══ THE INPUT ══
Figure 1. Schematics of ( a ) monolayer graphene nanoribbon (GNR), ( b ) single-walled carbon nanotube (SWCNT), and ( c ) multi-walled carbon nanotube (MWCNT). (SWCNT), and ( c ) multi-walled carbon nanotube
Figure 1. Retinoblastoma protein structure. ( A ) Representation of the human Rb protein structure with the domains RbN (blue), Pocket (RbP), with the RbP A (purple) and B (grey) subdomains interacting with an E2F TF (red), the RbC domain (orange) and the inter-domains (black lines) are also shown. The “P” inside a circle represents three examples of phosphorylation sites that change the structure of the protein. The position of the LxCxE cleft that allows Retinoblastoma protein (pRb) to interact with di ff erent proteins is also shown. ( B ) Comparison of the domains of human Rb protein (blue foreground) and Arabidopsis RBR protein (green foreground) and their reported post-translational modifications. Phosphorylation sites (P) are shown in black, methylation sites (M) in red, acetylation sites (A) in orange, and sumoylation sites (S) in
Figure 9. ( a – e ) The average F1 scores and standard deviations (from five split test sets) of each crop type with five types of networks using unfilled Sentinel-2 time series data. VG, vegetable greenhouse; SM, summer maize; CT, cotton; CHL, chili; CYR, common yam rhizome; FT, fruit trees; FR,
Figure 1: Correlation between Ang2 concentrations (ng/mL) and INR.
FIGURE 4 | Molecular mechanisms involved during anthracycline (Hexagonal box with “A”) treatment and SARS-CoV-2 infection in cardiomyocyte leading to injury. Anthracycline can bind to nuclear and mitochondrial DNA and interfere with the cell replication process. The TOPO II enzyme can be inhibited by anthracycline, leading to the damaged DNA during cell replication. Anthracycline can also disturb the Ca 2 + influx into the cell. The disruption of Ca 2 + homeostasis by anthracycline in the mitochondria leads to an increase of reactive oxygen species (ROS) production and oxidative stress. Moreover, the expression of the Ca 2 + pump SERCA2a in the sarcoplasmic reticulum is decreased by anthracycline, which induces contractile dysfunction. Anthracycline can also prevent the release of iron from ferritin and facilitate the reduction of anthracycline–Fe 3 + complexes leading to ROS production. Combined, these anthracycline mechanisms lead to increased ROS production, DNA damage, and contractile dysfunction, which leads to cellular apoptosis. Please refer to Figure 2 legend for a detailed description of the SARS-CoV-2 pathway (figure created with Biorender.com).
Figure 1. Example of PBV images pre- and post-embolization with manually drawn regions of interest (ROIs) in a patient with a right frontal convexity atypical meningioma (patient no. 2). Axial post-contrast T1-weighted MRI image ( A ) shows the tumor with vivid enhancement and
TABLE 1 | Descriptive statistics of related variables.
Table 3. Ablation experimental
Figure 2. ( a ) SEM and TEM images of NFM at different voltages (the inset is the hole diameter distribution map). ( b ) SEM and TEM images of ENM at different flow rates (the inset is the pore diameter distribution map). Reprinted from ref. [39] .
═══
INSTRUCTIONS TO FOLLOW: Could the entire listing be repeated exactly as written?

WRITTEN REPLY:
Figure 1. Schematics of ( a ) monolayer graphene nanoribbon (GNR), ( b ) single-walled carbon nanotube (SWCNT), and ( c ) multi-walled carbon nanotube (MWCNT). (SWCNT), and ( c ) multi-walled carbon nanotube
Figure 1. Retinoblastoma protein structure. ( A ) Representation of the human Rb protein structure with the domains RbN (blue), Pocket (RbP), with the RbP A (purple) and B (grey) subdomains interacting with an E2F TF (red), the RbC domain (orange) and the inter-domains (black lines) are also shown. The “P” inside a circle represents three examples of phosphorylation sites that change the structure of the protein. The position of the LxCxE cleft that allows Retinoblastoma protein (pRb) to interact with di ff erent proteins is also shown. ( B ) Comparison of the domains of human Rb protein (blue foreground) and Arabidopsis RBR protein (green foreground) and their reported post-translational modifications. Phosphorylation sites (P) are shown in black, methylation sites (M) in red, acetylation sites (A) in orange, and sumoylation sites (S) in
Figure 9. ( a – e ) The average F1 scores and standard deviations (from five split test sets) of each crop type with five types of networks using unfilled Sentinel-2 time series data. VG, vegetable greenhouse; SM, summer maize; CT, cotton; CHL, chili; CYR, common yam rhizome; FT, fruit trees; FR,
Figure 1: Correlation between Ang2 concentrations (ng/mL) and INR.
FIGURE 4 | Molecular mechanisms involved during anthracycline (Hexagonal box with “A”) treatment and SARS-CoV-2 infection in cardiomyocyte leading to injury. Anthracycline can bind to nuclear and mitochondrial DNA and interfere with the cell replication process. The TOPO II enzyme can be inhibited by anthracycline, leading to the damaged DNA during cell replication. Anthracycline can also disturb the Ca 2 + influx into the cell. The disruption of Ca 2 + homeostasis by anthracycline in the mitochondria leads to an increase of reactive oxygen species (ROS) production and oxidative stress. Moreover, the expression of the Ca 2 + pump SERCA2a in the sarcoplasmic reticulum is decreased by anthracycline, which induces contractile dysfunction. Anthracycline can also prevent the release of iron from ferritin and facilitate the reduction of anthracycline–Fe 3 + complexes leading to ROS production. Combined, these anthracycline mechanisms lead to increased ROS production, DNA damage, and contractile dysfunction, which leads to cellular apoptosis. Please refer to Figure 2 legend for a detailed description of the SARS-CoV-2 pathway (figure created with Biorender.com).
Figure 1. Example of PBV images pre- and post-embolization with manually drawn regions of interest (ROIs) in a patient with a right frontal convexity atypical meningioma (patient no. 2). Axial post-contrast T1-weighted MRI image ( A ) shows the tumor with vivid enhancement and
TABLE 1 | Descriptive statistics of related variables.
Table 3. Ablation experimental
Figure 2. ( a ) SEM and TEM images of NFM at different voltages (the inset is the hole diameter distribution map). ( b ) SEM and TEM images of ENM at different flow rates (the inset is the pore diameter distribution map). Reprinted from ref. [39] .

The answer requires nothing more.